Пока они разговаривали, Чотын подозвал к себе Булгун:
— Сейчас придет Сяяхля, принесет муки и мяса. Приготовь гостям что-нибудь русское. А мне нужен Церен. Хотелось бы кое о чем расспросить парней.
— Ах, Церен! — сокрушенно сказала мать. — Он пасет телят. Может, Нюдля выручит. Слышали, она ведь тоже что-то там лопочет.
— У меня совсем не женские разговоры, — махнул рукой Чотын. Старик не верил, что такая кроха может помочь объясниться с русскими. А потому решили послать кого-то из мальчишек попасти телят за Церена.
Через некоторое время появился Церен с двумя подростками, такими же замурзанными, как он сам.
— Его зовут Лабсаном. Мы вместе пасем, — представил друга Церен и кивнул на широкоскулого мальчугана, у которого пучки давно не стриженных волос торчали клоками у висков, на лбу и на макушке. Из-за спины Лабсана выступил еще один — худенький, длинношеий.
— А этот — Шорва, — продолжал Церен. — Тоже при телятах.
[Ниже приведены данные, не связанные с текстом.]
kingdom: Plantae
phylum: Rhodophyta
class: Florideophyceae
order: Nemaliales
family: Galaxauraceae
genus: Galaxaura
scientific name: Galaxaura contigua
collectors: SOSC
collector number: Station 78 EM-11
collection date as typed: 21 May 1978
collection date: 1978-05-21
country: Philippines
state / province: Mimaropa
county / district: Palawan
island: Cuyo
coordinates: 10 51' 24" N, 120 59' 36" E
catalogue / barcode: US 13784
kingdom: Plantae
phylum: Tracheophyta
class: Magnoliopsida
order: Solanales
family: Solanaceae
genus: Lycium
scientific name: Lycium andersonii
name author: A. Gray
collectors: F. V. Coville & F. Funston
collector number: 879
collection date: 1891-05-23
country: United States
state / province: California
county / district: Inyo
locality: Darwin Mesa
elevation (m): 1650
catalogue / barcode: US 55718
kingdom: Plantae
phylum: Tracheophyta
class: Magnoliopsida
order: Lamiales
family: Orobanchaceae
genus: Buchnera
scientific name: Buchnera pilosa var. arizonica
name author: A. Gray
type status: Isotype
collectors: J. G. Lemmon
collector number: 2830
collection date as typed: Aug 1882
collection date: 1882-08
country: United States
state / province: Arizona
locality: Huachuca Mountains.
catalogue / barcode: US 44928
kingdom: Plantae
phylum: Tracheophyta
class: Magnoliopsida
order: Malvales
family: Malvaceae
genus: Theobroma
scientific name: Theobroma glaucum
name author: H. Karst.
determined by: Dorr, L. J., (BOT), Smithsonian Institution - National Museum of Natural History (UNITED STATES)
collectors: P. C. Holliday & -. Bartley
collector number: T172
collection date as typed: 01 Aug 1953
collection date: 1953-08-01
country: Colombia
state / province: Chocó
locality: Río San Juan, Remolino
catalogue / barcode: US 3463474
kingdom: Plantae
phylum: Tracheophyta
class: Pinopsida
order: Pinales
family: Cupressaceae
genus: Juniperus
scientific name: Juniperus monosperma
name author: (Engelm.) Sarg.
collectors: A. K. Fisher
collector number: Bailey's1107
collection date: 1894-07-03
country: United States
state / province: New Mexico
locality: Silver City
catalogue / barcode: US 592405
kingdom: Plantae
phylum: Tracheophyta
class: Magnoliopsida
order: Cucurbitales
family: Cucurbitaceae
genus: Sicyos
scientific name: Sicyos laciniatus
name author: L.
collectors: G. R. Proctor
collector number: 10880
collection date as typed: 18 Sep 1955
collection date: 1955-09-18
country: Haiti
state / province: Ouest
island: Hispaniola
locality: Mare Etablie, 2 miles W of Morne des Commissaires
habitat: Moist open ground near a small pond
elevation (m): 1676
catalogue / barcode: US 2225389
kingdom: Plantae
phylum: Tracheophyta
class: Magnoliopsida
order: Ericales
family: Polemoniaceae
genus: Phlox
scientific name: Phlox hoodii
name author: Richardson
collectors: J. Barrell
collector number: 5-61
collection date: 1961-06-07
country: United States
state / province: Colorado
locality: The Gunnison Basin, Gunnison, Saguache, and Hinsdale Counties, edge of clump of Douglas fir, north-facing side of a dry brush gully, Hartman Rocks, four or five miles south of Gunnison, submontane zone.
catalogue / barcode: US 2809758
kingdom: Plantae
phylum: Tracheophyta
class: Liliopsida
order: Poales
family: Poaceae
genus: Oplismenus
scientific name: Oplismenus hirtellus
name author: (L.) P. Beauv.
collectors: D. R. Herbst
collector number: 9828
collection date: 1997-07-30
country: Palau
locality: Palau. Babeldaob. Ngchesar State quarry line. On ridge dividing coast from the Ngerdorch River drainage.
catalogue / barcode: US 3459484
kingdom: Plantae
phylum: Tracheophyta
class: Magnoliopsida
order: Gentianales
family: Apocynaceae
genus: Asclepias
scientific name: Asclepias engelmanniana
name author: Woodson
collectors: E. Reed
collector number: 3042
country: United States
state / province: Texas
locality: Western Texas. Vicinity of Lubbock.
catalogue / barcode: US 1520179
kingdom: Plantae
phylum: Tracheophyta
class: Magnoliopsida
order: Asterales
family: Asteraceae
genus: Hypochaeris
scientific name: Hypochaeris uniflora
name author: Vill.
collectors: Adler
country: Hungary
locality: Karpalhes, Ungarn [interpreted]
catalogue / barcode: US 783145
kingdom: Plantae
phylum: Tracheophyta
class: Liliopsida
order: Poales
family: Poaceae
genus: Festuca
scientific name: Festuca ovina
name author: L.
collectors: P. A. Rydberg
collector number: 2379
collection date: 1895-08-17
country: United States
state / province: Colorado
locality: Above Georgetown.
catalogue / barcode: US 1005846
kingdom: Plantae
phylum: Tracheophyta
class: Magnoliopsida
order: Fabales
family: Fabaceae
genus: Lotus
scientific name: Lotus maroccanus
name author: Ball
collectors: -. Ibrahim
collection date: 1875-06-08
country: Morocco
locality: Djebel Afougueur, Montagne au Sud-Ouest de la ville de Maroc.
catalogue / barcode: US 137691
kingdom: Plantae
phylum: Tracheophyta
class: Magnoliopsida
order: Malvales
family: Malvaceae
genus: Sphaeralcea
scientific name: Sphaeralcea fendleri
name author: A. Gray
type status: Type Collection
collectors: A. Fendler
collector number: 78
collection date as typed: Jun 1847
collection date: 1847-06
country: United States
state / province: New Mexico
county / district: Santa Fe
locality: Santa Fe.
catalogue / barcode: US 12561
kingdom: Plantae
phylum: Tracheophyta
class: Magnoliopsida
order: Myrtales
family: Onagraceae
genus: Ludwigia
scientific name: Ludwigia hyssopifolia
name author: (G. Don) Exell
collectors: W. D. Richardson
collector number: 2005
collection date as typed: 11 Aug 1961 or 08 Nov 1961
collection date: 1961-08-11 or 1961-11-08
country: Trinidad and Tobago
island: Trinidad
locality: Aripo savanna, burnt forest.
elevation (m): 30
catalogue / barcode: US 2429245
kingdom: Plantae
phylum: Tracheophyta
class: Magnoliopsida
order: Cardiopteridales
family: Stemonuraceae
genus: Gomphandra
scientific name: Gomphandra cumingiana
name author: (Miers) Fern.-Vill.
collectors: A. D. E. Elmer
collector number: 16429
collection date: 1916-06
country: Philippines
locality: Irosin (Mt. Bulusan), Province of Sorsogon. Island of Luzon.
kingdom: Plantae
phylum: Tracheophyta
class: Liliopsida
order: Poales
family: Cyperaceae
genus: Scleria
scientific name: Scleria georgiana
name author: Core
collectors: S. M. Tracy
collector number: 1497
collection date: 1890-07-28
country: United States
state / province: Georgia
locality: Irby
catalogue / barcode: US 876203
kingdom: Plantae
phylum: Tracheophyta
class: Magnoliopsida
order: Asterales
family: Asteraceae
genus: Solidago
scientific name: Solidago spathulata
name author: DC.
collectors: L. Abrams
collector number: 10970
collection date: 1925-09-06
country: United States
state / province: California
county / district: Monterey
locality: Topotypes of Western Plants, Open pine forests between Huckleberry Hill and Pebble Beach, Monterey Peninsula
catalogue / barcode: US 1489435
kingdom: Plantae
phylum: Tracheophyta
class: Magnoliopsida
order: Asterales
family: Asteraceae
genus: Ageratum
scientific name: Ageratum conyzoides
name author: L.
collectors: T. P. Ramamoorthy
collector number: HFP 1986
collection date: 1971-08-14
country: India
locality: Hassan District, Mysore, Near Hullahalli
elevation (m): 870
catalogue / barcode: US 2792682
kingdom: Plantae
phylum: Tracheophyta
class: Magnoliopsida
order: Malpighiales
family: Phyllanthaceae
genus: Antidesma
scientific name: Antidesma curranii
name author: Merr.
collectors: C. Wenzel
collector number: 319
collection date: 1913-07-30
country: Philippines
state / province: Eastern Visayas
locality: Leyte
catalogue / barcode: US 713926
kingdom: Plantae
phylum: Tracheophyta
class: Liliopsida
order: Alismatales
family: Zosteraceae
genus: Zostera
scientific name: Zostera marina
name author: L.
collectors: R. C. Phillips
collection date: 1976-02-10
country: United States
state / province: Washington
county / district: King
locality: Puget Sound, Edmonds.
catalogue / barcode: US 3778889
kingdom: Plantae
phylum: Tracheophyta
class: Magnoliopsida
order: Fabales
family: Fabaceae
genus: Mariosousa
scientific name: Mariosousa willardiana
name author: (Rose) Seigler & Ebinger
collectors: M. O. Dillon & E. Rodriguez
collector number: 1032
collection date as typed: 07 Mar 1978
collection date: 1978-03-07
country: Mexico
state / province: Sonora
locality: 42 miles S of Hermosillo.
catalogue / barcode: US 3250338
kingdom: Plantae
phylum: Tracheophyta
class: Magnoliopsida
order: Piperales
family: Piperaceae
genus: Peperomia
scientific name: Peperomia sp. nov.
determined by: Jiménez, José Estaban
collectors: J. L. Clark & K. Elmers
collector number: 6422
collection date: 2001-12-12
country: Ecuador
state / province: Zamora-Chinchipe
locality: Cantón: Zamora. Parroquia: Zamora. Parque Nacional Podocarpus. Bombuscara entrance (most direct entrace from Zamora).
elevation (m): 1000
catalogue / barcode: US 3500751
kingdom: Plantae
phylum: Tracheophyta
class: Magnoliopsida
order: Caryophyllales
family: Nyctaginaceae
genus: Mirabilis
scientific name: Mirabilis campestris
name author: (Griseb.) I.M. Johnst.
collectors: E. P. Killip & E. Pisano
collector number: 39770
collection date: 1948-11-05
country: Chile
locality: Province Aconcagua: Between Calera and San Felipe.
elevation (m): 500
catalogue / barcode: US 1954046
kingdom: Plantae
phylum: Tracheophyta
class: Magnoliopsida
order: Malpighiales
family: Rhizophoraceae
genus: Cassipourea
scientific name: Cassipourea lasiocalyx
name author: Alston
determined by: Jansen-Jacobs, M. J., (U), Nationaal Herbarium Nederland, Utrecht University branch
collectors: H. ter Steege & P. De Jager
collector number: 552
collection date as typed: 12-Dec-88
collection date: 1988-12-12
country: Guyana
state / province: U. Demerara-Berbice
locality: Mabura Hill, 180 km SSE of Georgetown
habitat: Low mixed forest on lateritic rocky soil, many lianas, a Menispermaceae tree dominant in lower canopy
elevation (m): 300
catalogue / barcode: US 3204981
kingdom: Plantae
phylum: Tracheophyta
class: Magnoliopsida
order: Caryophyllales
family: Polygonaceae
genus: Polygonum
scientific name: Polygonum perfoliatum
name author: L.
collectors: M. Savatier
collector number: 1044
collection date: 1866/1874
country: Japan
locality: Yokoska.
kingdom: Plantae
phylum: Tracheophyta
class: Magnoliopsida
Глаза у Шорвы слезились, веки были припухшие, красные. Мальчик стыдился своей болезни и прятался за спину Церена.
— У него же трахома первой стадии! Почему до сих пор не лечили? Мне совершенно непонятно, почему взрослые спокойно наблюдают, как слепнет еще не живший на свете парнишка? — воскликнул возмущенно Вадим.
— У Шорвы еще терпимо. А вот у отца его глаза совсем слиплись. Говорят, болезнь эта у них передается по наследству. Сегодня утром Шорва еле открыл правый глаз. Мы с Лабсаном настоем табака ему глаза промыли. Только тогда он стал немного видеть, — рассказал Церен.
— Ахинея какая-то! — возмутился Вадим, — Кто это вас надоумил? Вы же без глаз оставите дружка.